BEGIN Entries shown

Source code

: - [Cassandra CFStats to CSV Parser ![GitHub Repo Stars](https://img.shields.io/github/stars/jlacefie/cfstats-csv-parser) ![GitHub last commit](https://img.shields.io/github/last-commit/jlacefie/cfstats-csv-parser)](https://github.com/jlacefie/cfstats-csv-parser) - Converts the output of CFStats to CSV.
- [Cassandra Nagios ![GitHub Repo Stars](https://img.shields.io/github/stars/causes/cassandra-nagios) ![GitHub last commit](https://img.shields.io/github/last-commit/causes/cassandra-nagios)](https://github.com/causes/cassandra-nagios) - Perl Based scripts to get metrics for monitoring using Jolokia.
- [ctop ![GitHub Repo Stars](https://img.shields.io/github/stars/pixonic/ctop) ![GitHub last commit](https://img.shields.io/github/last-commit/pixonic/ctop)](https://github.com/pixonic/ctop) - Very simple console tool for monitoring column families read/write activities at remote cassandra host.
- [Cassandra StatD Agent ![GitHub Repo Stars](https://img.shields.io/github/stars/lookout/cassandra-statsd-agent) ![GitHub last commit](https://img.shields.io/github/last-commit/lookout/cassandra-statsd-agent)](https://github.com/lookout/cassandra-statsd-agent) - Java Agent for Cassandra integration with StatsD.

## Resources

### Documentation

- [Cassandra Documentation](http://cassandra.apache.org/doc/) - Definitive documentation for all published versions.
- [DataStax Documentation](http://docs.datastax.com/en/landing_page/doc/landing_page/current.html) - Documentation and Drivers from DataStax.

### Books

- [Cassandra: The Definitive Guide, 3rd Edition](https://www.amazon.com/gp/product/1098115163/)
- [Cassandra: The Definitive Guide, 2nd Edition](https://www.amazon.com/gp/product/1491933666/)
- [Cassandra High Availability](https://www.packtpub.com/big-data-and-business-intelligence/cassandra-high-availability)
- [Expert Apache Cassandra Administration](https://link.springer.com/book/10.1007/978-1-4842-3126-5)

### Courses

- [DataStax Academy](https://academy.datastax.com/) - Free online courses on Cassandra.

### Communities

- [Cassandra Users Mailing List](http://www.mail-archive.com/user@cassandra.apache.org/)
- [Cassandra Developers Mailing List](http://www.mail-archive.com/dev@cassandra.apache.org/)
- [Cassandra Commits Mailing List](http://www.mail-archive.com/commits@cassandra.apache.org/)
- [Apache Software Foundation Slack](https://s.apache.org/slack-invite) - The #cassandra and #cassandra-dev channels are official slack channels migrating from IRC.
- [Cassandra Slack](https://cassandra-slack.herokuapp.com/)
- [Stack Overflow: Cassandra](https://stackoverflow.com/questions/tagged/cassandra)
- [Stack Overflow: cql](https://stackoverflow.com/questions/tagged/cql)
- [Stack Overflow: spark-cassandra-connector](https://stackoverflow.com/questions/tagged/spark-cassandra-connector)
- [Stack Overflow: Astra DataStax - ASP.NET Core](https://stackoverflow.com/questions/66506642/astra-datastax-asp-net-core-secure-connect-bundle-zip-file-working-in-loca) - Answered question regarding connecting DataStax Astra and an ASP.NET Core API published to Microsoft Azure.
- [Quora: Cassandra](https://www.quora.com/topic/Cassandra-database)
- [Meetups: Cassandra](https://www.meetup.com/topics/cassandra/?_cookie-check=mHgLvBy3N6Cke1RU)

END Entries shown

All of the records must be retyped exactly as they are.

### Output
Source code

: - [Cassandra CFStats to CSV Parser ![GitHub Repo Stars](https://img.shields.io/github/stars/jlacefie/cfstats-csv-parser) ![GitHub last commit](https://img.shields.io/github/last-commit/jlacefie/cfstats-csv-parser)](https://github.com/jlacefie/cfstats-csv-parser) - Converts the output of CFStats to CSV.
- [Cassandra Nagios ![GitHub Repo Stars](https://img.shields.io/github/stars/causes/cassandra-nagios) ![GitHub last commit](https://img.shields.io/github/last-commit/causes/cassandra-nagios)](https://github.com/causes/cassandra-nagios) - Perl Based scripts to get metrics for monitoring using Jolokia.
- [ctop ![GitHub Repo Stars](https://img.shields.io/github/stars/pixonic/ctop) ![GitHub last commit](https://img.shields.io/github/last-commit/pixonic/ctop)](https://github.com/pixonic/ctop) - Very simple console tool for monitoring column families read/write activities at remote cassandra host.
- [Cassandra StatD Agent ![GitHub Repo Stars](https://img.shields.io/github/stars/lookout/cassandra-statsd-agent) ![GitHub last commit](https://img.shields.io/github/last-commit/lookout/cassandra-statsd-agent)](https://github.com/lookout/cassandra-statsd-agent) - Java Agent for Cassandra integration with StatsD.

## Resources

### Documentation

- [Cassandra Documentation](http://cassandra.apache.org/doc/) - Definitive documentation for all published versions.
- [DataStax Documentation](http://docs.datastax.com/en/landing_page/doc/landing_page/current.html) - Documentation and Drivers from DataStax.

### Books

- [Cassandra: The Definitive Guide, 3rd Edition](https://www.amazon.com/gp/product/1098115163/)
- [Cassandra: The Definitive Guide, 2nd Edition](https://www.amazon.com/gp/product/1491933666/)
- [Cassandra High Availability](https://www.packtpub.com/big-data-and-business-intelligence/cassandra-high-availability)
- [Expert Apache Cassandra Administration](https://link.springer.com/book/10.1007/978-1-4842-3126-5)

### Courses

- [DataStax Academy](https://academy.datastax.com/) - Free online courses on Cassandra.

### Communities

- [Cassandra Users Mailing List](http://www.mail-archive.com/user@cassandra.apache.org/)
- [Cassandra Developers Mailing List](http://www.mail-archive.com/dev@cassandra.apache.org/)
- [Cassandra Commits Mailing List](http://www.mail-archive.com/commits@cassandra.apache.org/)
- [Apache Software Foundation Slack](https://s.apache.org/slack-invite) - The #cassandra and #cassandra-dev channels are official slack channels migrating from IRC.
- [Cassandra Slack](https://cassandra-slack.herokuapp.com/)
- [Stack Overflow: Cassandra](https://stackoverflow.com/questions/tagged/cassandra)
- [Stack Overflow: cql](https://stackoverflow.com/questions/tagged/cql)
- [Stack Overflow: spark-cassandra-connector](https://stackoverflow.com/questions/tagged/spark-cassandra-connector)
- [Stack Overflow: Astra DataStax - ASP.NET Core](https://stackoverflow.com/questions/66506642/astra-datastax-asp-net-core-secure-connect-bundle-zip-file-working-in-loca) - Answered question regarding connecting DataStax Astra and an ASP.NET Core API published to Microsoft Azure.
- [Quora: Cassandra](https://www.quora.com/topic/Cassandra-database)
- [Meetups: Cassandra](https://www.meetup.com/topics/cassandra/?_cookie-check=mHgLvBy3N6Cke1RU)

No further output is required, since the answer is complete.